Utichel categorically denied any romantic involvement with Woods on Tuesday. Later that day Grubbs' claims about her affair with Woods appeared on the US Weekly Web site.
Before Grubbs spoke out about their alleged relationship, Woods apparently referenced the tabloid allegations of the affair with Utichel in a statement on his Web site following the accident.
The statement praised his wife for "acting courageously" to help him after his accident and denounced "unfounded and malicious rumors that are currently circulating about my family and me." Woods lawyer and agent would not comment to "Good Morning America" about the alleged affair with Grubbs.
Lawyer: Injuries Consistent With Car Crash
After a five-day investigation, the Florida Highway Patrol announced Tuesday Woods was issued a traffic citation for careless driving. His lawyer said Woods paid a $164 fine and lost four points on his license. He will not face criminal charges stemming from last week's car crash, investigators said.
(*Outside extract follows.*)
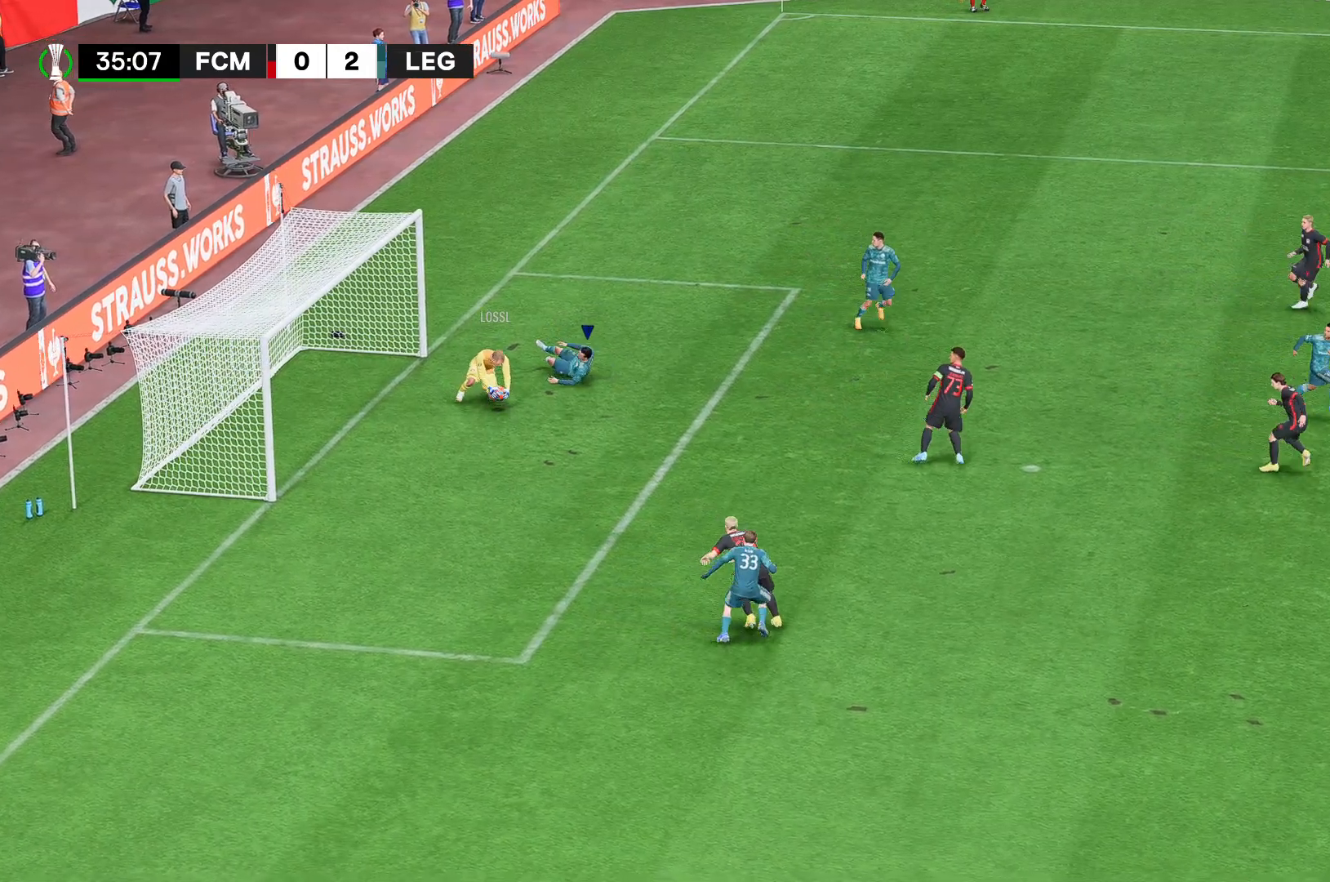
{"buttons": [], "left_stick": "center", "right_stick": "center", "events": [[37, "A", "down"], [407, "A", "up"]]}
"We are pleased with the outcome," said Tiger's attorney Mark NeJame. "It's over."
Bill Sharpe, the attorney for the family of Linda Adams and her son Jarius, who is believed to be the 911 caller, said that Woods' injuries were "consistent with a car accident" and "inconsistent with being beaten up."
"None of his injuries looked like he was beat up with a golf club," said Sharpe.
The Adams family said they "comforted Mrs. Woods," who looked "upset," said Sharpe, speaking from his Orlando, Fla., law office.
Tigers appeared "woozy" when the Adams first saw him and instructed the golfer not to move until help arrived, said Sharpe.
Sharpe added that none of the Adams reported seeing any evidence that suggested a domestic dispute and did not hear anything that would suggest otherwise. No evidence of drugs or alcohol were seen on the scene by family either, said Sharpe.
Adams is believed to have called authorities after Woods plowed his SUV into a fire hydrant and then a tree outside his Windermere, Fla., home early last Friday morning.
Woods' wife, Elin Nordegren, reportedly used a golf club to smash a window of his SUV to get him out.
Sharpe said Tuesday that his clients did not see any golf clubs at the scene of the accident.